═════ TESTO FORNITO
Quella notte dormimmo in sacco a pelo nella sala d’aspetto di una stazione ferroviaria a un po’ di chilometri da Southampton, dove ci aveva scaricato l’ultimo passaggio della giornata. Il giorno dopo ci imbarcammo per l’isola. Il 30 al mattino, prima che il festival finisse, tornai indietro, ed il 1° settembre abbordai il mio volo da Gatwick per Linate: il mio primo volo commerciale dopo quei voli che su aeroplani militari ad elica avevo fatto da bambino di 7 e 8 anni, dall’aeroporto di Brindisi accompagnato da mio padre, militare dell’aereonautica.
Il mio amico Franz si volle fermare fino alla chiusura del festival. Si diceva che alla fine avrebbero anche cantato I Beatles. Non fu così, anche se sembra che alcuni di loro ci siano stati mimetizzati tra il pubblico. Franz dovette aspettare ben tre giorni prima di potersi imbarcare per Southampton e, dei più di cinquecentomila che c’eravamo stati, non fu certo tra gli ultimi a poter lasciare l’isola.
E per riassumere in poche immagini quell’ East Afton Farm di fine agosto 70 sull’isola di Wight: “campi aperti, spazi immensi, tende e sacchi a pelo, bandiere insegne e simboli, capelli lunghi e grande varietà di barbe, nudità esibite, fumo e fumi, notti in bianco e… tanto verde tutt’attorno e per tutti noi”.
Io, poco più che adolescente, italiano di provincia e con solamente un primo anno di università nella nordica metropoli torinese, quella straordinaria stagione di “musica pace e amore” degli anni 60 l’avevo vissuta per alcuni dei suoi aspetti un po’ dalla periferia. E comunque, nel variopinto scenario di tutta quella gioventù incontrata in quel mio primo viaggio per l’Europa, non mi ritrovai quasi mai posizionato troppo indietro e mi ritrovai invece, il più delle volte, abbastanza all’altezza ed in controllo delle tante situazioni.
Con i miei capelli lunghi, con la mia collana della pace, con il mio zaino con dentro il sacco a pelo, con il mio eskimo verde, … Però con anche freschi e ancora vivi i ricordi delle manifestazioni per la pace in Vietnam nel 1967 e poi contro l’invasione della Cecoslovacchia ed a favore della Primavera di Praga nel 1968, delle occupazioni nelle scuole superiori a Brindisi nel 1969, delle assemblee fiume nelle enormi aule affollate e affumicate del Politecnico nel 1970. E finalmente, con la passione per la musica, ascoltata, suonata e ballata.
══════════
# REQUISITI DEL COMPITO
[a] Riscriva in forma più concisa il paragrafo del brano sul festival dell'isola di Wight che inizia con "Il mio amico Franz", mantenendone i fatti principali.
[b] Nel brano sul festival dell'isola di Wight, verso quale aeroporto era diretto il volo preso da Gatwick il 1° settembre?
[c] Riporti fedelmente la parte del brano sul festival dell'isola di Wight compresa tra "Io, poco più" e "delle tante situazioni.", estremi inclusi.
═════ INFORMAZIONI FORNITE
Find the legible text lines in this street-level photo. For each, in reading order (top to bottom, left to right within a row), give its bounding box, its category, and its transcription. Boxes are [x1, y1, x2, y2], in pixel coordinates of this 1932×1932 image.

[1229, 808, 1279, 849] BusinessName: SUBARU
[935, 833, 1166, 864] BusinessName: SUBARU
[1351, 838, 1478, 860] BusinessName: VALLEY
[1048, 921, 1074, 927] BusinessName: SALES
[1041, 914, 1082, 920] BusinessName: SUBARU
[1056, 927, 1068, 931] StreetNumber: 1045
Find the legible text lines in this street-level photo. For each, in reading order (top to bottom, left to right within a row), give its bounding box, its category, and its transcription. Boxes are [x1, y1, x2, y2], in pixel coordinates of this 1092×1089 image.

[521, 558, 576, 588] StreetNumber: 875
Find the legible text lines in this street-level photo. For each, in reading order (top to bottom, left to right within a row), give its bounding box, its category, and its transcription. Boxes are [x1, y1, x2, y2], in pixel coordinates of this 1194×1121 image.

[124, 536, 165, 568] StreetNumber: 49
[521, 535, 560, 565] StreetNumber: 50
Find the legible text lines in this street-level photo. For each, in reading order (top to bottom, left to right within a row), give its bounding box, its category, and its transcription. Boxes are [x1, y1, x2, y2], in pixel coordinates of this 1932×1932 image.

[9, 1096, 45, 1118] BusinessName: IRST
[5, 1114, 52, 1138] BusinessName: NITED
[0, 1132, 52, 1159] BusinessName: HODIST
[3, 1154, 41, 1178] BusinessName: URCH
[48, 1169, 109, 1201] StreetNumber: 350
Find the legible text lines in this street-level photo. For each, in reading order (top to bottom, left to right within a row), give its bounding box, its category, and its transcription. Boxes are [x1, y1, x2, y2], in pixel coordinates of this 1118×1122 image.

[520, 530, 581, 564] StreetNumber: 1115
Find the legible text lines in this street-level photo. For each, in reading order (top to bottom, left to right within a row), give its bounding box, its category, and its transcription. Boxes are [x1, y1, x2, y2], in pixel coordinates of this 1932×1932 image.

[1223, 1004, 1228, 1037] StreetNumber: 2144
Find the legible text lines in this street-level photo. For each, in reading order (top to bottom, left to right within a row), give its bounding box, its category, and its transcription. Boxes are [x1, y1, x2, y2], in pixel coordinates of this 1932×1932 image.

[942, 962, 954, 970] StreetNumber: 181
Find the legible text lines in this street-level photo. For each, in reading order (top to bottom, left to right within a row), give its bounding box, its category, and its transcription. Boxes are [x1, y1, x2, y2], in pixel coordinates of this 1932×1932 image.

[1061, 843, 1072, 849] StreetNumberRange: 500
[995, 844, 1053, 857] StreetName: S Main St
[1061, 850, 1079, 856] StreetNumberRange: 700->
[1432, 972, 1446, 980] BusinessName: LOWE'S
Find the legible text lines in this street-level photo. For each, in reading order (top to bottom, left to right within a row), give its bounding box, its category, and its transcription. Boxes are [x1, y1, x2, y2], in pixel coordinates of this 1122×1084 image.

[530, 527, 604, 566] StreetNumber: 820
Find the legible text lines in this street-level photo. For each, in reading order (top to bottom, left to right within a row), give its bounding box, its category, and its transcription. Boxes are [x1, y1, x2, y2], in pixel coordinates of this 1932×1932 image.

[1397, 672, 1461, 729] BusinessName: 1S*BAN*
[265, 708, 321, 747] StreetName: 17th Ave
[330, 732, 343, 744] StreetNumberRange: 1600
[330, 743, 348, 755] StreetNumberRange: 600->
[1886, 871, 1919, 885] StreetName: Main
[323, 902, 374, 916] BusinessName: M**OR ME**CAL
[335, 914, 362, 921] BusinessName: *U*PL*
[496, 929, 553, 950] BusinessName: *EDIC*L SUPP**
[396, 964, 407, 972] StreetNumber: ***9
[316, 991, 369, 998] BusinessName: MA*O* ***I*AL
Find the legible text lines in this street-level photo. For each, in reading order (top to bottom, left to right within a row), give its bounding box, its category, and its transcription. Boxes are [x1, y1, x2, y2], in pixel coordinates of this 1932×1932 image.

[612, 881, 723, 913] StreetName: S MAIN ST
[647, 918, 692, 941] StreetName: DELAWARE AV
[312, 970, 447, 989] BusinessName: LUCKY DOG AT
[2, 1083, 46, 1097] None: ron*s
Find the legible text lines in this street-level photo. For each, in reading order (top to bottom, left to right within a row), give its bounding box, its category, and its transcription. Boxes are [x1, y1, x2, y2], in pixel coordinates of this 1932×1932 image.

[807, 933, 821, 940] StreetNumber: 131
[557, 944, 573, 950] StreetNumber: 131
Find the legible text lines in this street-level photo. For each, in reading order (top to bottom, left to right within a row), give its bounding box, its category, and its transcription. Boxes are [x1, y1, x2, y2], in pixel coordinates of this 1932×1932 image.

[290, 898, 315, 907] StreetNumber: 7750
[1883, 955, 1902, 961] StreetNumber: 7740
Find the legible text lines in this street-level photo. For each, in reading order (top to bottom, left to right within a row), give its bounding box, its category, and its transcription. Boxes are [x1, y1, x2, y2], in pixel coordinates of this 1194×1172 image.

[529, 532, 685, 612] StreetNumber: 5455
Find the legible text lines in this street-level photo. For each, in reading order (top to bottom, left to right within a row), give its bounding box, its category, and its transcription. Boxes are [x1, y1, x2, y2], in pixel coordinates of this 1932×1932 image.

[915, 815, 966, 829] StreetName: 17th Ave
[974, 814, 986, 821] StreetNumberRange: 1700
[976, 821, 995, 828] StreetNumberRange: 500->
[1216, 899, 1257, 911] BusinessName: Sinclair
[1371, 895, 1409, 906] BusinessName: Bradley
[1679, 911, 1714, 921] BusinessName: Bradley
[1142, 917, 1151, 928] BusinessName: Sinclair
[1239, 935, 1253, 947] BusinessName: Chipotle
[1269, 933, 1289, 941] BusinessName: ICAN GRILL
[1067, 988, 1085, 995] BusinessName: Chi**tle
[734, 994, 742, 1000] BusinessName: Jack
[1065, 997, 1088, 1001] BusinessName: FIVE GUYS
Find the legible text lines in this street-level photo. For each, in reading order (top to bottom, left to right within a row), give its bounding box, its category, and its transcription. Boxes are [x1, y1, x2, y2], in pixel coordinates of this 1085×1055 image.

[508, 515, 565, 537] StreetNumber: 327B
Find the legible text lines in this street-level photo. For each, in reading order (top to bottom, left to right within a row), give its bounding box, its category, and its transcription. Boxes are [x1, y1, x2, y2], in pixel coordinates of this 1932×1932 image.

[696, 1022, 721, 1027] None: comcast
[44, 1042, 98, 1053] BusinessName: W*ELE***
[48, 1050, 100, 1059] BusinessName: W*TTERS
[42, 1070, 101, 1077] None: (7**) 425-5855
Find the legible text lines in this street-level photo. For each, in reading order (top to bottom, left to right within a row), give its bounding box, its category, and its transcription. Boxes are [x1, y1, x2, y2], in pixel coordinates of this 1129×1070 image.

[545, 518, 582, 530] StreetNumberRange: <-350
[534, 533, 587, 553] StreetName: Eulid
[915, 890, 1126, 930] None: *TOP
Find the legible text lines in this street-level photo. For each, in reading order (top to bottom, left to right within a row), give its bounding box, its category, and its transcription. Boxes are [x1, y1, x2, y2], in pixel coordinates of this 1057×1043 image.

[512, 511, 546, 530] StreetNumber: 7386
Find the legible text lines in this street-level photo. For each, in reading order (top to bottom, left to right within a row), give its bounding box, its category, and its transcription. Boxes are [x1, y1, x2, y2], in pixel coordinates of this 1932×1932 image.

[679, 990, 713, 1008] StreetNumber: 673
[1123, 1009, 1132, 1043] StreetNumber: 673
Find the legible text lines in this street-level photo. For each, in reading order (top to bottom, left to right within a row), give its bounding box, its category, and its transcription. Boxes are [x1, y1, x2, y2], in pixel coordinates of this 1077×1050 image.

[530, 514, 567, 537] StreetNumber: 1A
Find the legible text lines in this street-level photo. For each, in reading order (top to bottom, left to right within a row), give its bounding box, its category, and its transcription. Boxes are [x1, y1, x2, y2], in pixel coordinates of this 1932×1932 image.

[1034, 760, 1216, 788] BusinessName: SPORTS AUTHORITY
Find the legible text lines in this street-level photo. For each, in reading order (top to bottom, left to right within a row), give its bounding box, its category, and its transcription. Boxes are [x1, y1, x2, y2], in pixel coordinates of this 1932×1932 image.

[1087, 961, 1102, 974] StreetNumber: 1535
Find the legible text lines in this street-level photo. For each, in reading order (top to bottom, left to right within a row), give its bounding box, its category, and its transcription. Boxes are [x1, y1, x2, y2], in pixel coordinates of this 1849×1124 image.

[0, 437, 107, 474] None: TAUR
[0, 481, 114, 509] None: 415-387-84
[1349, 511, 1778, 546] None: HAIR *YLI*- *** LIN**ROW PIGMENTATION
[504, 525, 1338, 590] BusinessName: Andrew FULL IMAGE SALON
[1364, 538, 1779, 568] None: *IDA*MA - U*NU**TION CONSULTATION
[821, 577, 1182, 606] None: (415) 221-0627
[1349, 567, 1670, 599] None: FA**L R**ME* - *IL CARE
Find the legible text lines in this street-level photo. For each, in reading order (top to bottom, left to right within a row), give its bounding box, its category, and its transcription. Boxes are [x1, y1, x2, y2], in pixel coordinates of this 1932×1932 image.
══════════
# RISPOSTE FINALI
[a] Franz rimase fino alla chiusura del festival, dove si diceva che avrebbero cantato anche i Beatles. Non accadde, benché sembri che alcuni di loro fossero mescolati tra il pubblico. Dovette attendere tre giorni per imbarcarsi per Southampton e, tra gli oltre cinquecentomila presenti, non fu tra gli ultimi a lasciare l'isola.

[b] Linate.

[c]
Io, poco più che adolescente, italiano di provincia e con solamente un primo anno di università nella nordica metropoli torinese, quella straordinaria stagione di “musica pace e amore” degli anni 60 l’avevo vissuta per alcuni dei suoi aspetti un po’ dalla periferia. E comunque, nel variopinto scenario di tutta quella gioventù incontrata in quel mio primo viaggio per l’Europa, non mi ritrovai quasi mai posizionato troppo indietro e mi ritrovai invece, il più delle volte, abbastanza all’altezza ed in controllo delle tante situazioni.